____ Text under study

- Born: March 15, 1954 (age 72) Harbor Beach, Michigan, U.S.
- Education: East Michigan University
- Occupations: Teacher; producer; writer;
- Spouse: Phillip Parker
- Children: 2

= Kathryn O'Rourke Parker =

American television producer

Kathryn "Kathy" O'Rourke Parker (born March 15, 1954) is a children's educational television producer and writer, best known for being co-creator of the popular children's show Barney & Friends with Sheryl Leach and Dennis DeShazer.

==Early life==
Kathy received her B.S. in Special Education in 1976 and an M.A. in Learning Disabilities in 1979, both from Eastern Michigan University.

==Career==
===Early career===
Parker taught in the field of special education in Michigan from 1976 to 1981, before moving to the state of Texas. From 1981 to 1987 she worked at DLM, Inc. of Allen, Texas marketing early childhood educational products and materials.

===Barney===
In 1987, Parker, alongside Sheryl Leach began working together on the idea that would become Barney & Friends. Leach originally envisioned a talking teddy bear character, but that changed due to her young son's fascination with dinosaurs. Parker insisted on the idea of Barney having no sharp teeth and claws, as it would've scared her daughter and that he had to be a gender neutral color. Leach's father-in-law owned an educational publishing company. He invested financially in initial production of the Barney concept, and also added Dennis DeShazer, an SMU alumnus who worked for him as a video writer and producer. This original creative trio produced a series of home videos called Barney and the Backyard Gang, featuring actress Sandy Duncan, which were sold directly to the public. Parker's father, Raymond Joseph O'Rourke, predicted the series would be a hit, but was stunned by the major success.

In 1991, Connecticut Public Television programming executive Larry Rifkin rented a Barney tape for his then 4-year-old daughter, Leora, and promptly called Leach's company, The Lyons Group, to team up and produce 26 original episodes for PBS. Later that year, production began on a new TV show, entitled Barney & Friends. Each episode had a 30-minute run time and consisted of a group of children imagining a teachable moment or scenario, which Barney would address through song, dance, and storytelling. PBS briefly considered canceling the new series in 1992 after only 6 weeks on air, but ratings revealed the new show to be the network's highest rated children's program so it remained on air and in production. The series was produced by Lyrick Studios, which was later bought by HIT Entertainment.

________
____ Entries provided

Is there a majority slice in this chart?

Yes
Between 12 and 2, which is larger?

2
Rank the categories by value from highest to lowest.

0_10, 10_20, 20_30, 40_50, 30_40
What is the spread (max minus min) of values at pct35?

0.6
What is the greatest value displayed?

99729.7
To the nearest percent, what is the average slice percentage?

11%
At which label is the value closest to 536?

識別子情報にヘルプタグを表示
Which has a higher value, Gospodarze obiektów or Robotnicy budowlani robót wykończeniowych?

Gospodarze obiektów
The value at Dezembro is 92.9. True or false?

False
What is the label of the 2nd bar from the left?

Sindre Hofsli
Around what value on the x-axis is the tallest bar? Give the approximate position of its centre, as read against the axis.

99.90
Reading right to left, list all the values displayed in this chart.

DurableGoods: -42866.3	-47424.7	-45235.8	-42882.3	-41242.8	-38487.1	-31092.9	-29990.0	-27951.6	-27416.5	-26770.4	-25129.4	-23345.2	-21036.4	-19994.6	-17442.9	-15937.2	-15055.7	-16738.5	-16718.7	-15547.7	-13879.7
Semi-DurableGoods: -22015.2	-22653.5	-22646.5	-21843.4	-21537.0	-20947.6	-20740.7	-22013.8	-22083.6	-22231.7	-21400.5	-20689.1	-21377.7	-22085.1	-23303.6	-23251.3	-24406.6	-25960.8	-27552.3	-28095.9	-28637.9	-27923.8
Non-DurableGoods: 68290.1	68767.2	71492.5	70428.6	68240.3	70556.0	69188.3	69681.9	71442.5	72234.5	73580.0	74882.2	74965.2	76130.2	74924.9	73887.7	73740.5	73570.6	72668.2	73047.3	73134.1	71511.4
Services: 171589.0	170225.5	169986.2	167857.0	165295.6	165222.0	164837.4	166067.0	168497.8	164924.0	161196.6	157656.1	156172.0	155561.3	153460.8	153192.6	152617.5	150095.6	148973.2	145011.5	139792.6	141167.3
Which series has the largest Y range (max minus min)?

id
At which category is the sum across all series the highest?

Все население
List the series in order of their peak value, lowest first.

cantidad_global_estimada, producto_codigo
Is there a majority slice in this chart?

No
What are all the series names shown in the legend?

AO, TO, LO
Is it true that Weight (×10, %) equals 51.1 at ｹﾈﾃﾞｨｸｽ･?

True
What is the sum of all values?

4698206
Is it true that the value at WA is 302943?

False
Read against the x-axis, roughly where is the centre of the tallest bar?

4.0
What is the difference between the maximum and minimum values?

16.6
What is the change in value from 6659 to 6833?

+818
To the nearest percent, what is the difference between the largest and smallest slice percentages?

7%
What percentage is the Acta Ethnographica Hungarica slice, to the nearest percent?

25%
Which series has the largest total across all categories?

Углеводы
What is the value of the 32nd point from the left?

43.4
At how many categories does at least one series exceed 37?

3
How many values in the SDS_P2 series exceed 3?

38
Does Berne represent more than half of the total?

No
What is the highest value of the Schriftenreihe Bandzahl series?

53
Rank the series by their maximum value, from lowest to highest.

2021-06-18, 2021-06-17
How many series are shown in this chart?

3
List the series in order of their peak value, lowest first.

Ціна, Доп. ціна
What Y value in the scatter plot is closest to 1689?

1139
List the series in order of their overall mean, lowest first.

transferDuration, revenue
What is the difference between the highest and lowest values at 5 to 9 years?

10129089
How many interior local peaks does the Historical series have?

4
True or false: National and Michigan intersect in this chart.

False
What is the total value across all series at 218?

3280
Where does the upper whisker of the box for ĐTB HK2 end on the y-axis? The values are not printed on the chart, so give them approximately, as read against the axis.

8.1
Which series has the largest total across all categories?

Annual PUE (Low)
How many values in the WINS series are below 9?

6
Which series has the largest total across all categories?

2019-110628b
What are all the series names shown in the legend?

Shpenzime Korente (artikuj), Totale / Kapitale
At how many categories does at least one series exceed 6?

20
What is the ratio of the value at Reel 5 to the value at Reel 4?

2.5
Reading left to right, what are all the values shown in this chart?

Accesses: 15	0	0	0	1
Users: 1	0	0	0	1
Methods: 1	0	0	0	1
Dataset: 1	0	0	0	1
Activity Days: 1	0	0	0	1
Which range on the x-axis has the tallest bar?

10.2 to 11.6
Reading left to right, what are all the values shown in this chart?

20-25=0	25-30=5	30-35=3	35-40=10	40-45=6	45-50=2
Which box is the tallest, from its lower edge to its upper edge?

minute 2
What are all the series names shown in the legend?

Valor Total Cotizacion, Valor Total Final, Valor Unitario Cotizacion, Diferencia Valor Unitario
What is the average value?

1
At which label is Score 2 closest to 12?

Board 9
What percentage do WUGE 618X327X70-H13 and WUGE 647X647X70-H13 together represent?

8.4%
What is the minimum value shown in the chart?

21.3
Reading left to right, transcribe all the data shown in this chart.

________

◆ What you will do: Continue the article on Kathryn O'Rourke Parker from the point where it stops.

◆ Exercise output:
Kathy Parker went on to serve as co-executive producer of the series. Additionally, Parker served as publisher of Barney Books from 1992 to 1994, and helped develop many Barney toys and games with licensing partners. Kathy's husband, Phil Parker, wrote more than 100 songs for the Barney & Friends TV series, some of which achieved Gold or Platinum sales status. His work was nominated for a Grammy award for Best Children's Album.

Parker split from the franchise in May 1994 after Leach took sole credit for the idea of Barney in a follow-on feature in The Dallas Morning News. She had asserted legal claims against Barney's parent company, Lyrick Corporation, and subsequently entered into a confidential settlement. Following her time with the show, her name would continue to be used for the trademark section during the end credits of Barney & Friends including several subsequent video releases.

==Personal life==
Parker is married to Philip Parker, who was a songwriter for Barney & the Backyard Gang and the spin-off Barney & Friends.

===Charitable work===
The Parkers have invested their resources in many local North Texas charitable causes that benefit children. The Collin County Children's Advocacy Center named Kathy Parker as recipient of their Hero Of Hope Volunteer Award in 2002. She has served on the advisory board of the National Children's Alliance and National Children's Cancer Society, and was board president of the McKinney Education Foundation from 2011 to 2012.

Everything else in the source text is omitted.